If you ever saw Mystery Science Theater 3000, you know what to expect from Cinematic Titanic.
If not, it might all be a bit of a mystery to you.
It's a pretty simple concept. Several comedians make fun of a bad movie while the movie is being screened. It may sound strange, but trust us, it's hilarious.
Cinematic Titanic is the brainchild of Joel Hodgson, who also put together MST3K (as fans call it). He's also assmebled a group of MST3K veterans to help out. They've recorded several DVDs of their show, and now they're touring the country. Saturday night, they'll be at Greenville's Peace Center.
We talked to writer/performer Mary Jo Pehl about the Cinematic Titanic experience.
How would you describe the Cinematic Titanic experience (especially to folks unfamiliar with MST3K)? How does it differ from MST3K?
The premise of Mystery Science Theater 3000 was a guy trapped in space who was forced to watch old, bad movies with the robot buddies he built. In order to endure, they cracked wise at the screen.

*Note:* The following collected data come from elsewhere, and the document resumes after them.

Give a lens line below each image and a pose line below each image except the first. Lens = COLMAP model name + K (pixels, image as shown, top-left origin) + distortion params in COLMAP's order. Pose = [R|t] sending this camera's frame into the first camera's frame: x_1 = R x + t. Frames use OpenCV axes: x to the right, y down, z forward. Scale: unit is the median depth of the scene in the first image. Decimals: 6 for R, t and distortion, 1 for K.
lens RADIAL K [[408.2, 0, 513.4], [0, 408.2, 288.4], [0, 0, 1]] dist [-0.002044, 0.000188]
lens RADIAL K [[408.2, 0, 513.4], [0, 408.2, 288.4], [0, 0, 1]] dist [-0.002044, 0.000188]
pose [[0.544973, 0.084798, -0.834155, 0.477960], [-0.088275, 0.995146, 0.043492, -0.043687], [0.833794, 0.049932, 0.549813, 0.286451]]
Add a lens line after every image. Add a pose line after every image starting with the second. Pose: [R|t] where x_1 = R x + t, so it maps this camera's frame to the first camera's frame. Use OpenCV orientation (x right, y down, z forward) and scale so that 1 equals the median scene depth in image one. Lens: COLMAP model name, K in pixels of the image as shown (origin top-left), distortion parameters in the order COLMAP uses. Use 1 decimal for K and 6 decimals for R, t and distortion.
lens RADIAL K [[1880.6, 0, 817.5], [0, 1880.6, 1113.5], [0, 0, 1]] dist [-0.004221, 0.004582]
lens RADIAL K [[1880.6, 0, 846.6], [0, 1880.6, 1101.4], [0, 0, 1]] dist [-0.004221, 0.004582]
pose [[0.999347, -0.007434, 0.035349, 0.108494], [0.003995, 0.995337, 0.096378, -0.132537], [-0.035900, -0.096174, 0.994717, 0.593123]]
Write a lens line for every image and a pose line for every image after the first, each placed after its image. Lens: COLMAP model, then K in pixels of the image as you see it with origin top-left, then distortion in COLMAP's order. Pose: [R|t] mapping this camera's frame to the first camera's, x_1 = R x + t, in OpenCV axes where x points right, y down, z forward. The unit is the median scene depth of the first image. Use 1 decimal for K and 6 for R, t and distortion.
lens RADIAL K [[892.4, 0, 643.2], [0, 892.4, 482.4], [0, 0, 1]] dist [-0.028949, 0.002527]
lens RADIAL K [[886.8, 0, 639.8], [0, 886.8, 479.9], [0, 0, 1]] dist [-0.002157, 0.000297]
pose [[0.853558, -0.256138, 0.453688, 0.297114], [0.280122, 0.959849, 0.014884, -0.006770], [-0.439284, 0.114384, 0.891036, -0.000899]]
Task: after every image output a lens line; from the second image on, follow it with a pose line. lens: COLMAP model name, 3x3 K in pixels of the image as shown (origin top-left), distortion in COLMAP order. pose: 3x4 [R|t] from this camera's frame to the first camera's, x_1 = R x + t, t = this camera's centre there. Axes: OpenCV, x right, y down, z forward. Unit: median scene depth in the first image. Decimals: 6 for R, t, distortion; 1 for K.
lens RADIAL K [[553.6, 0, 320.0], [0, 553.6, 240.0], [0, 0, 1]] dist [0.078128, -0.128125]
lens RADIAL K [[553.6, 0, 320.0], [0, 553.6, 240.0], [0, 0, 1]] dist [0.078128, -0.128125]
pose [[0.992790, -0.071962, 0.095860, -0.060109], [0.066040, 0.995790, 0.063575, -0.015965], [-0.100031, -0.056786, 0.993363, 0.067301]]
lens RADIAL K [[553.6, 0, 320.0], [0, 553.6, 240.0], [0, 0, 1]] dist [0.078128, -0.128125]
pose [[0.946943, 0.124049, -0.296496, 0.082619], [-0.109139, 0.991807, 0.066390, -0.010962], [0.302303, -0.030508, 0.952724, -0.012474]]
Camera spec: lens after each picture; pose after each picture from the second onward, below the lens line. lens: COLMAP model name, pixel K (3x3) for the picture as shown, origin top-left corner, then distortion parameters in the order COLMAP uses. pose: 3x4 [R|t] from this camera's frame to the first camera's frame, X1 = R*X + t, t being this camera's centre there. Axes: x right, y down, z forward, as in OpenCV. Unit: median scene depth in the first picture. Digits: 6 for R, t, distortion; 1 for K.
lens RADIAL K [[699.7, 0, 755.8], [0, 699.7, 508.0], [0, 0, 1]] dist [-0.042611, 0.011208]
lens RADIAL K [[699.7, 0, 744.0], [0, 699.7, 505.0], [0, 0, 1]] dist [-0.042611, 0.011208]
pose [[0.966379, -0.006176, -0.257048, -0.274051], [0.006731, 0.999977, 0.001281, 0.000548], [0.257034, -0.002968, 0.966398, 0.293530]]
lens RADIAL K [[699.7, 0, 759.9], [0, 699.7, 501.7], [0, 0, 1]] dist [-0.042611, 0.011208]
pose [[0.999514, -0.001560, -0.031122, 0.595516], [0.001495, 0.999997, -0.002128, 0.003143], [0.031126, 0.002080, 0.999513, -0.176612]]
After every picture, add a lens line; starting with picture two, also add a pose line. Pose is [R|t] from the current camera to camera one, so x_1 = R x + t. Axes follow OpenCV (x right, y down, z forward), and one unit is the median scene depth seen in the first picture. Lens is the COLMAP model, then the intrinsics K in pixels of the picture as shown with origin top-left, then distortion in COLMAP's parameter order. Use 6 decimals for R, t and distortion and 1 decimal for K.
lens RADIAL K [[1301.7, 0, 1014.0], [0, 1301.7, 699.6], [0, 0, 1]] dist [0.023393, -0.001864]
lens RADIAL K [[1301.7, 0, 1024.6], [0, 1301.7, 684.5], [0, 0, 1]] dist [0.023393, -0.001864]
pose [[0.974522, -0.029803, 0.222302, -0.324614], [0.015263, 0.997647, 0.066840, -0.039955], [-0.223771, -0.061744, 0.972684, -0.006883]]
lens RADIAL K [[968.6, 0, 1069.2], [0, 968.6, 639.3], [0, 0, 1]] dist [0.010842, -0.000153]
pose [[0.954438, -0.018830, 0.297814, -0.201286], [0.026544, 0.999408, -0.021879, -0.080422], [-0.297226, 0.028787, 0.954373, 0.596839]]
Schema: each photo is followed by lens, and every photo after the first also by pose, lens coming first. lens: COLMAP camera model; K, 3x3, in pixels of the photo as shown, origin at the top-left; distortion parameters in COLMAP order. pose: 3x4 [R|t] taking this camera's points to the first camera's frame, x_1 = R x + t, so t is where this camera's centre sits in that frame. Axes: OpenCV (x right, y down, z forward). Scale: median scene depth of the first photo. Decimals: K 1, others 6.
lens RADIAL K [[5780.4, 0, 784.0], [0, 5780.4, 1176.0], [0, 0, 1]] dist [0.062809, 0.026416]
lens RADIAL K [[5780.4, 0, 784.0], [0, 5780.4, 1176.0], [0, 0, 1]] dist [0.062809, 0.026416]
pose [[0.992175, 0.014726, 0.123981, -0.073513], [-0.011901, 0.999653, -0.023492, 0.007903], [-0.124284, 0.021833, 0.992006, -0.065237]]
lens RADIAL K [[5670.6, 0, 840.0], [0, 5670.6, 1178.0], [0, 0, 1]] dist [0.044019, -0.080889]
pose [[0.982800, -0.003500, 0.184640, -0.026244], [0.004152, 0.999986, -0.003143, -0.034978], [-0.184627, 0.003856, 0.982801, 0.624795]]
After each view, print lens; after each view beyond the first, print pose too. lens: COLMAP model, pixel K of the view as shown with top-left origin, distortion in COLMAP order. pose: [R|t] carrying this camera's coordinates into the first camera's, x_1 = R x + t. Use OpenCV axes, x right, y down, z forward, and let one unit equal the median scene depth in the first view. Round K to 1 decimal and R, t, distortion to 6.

With Cinematic Titanic, it’s just us as us: Trace Beaulieu, Frank Conniff, Joel Hodgson, Josh Weinstein and myself, on stage with the movie, making fun of it. No robots. No fictional premise. Just bad movies and jokes.
Expect a wonderfully bad movie and a lot of laughs with kindred spirits. There’s also a “talent show” before the movie, with comedian and professional warm-up act Dave “Gruber” Allen, in which each of us does a little something. Sometimes Frank will do standup, Trace will read from his book, Josh does his great Elvis Costello impersonation, Joel might do some magic – it’s a grab bag every night.
What movie will you be riffing over? How did this film get chosen?
We’ll be mocking “Astral Factor”, a 1970 film starring Robert Foxworth, Stephanie Powers and Elke Somer. When you see the movie, you’ll see why it got chosen –it speaks for itself. It has everything: bad special effects, a flailing attempt at psycho drama, barely a plot – and polyester pants. What more could you want?!?
Can you tell us a little bit about the process of developing the riffs? Do riffs change over the course of a tour?
In the days of Mystery Science Theater, we’d all sit in a writing room at the studio and watch the movie on a big TV, stopping and starting, and we’d take turns transcribing the comments on the computer as people would call them out.
With Cinematic Titanic, we’re all in different cities, coming together for shows. So we each individually write the movie; then all the jokes are put into an Excel spreadsheet with the time codes at which they occur. This makes for a giant script with all our jokes. The we each take a portion of the script and winnow it down, putting in jokes where there is opportunity. Once the script is edited, we Skype to review it and see how it works, how it feels.
When we’re together in the city we’re touring, we’ll review the script again. The real test is that first performance, where we get a read on what works with the audience. And then we keep working on the script, either via Skype, sitting down at the hotel and reviewing it, and trying new stuff in the performance. Even if we’re working off scripts in the actual show, there’s a lot of room for improvisation. Sometimes we’ll make a local reference, or we’ll throw in something topical that’s fitting, or we might respond to the crowd’s reaction on any given joke. We all come from standup comedy and/or performance backgrounds, so we love the immediacy of live shows, and being able to have fun with the audience.
I think I'm right when I say that you're the only woman writer/performer who's worked on MST3K/CT. Reflecting on that, how would you describe your experience over the years?
Oh, Frank hasn’t told you his little secret, I take it? Anyway… actually, Bridget Jones Nelson and Colleen Henjum preceded me on a parttime basis. I was the first on a fulltime, in-the-trenches basis.
I’ve known these guys for a long time, so I’m not sure how much gender plays a part. Many people are glad that the woman’s point of view is represented. I think I understand what they’re saying, but I don’t intend to speak for all women, just as the fellows don’t speak for all men. I only speak for my experience, and part of that, yes, happens to be as a woman. You’d be surprised who makes the lipstick and shopping jokes! That said, it’s been very curious to encounter people who assume I’m the secretary, the “helper” to the real comedians Mystery Science Theater 3000 and Cinematic Titanic.
What other projects are you working on?
Funny you should ask! I just published a book, “Employee of the Month And Other Big Deals”, available at Cinematic Titanic shows and through Amazon.com. I’ve got another book in the pipeline, and I’ll also be appearing at SketchFest, Out of Bounds Comedy Festival and LAFF in Austin, TX.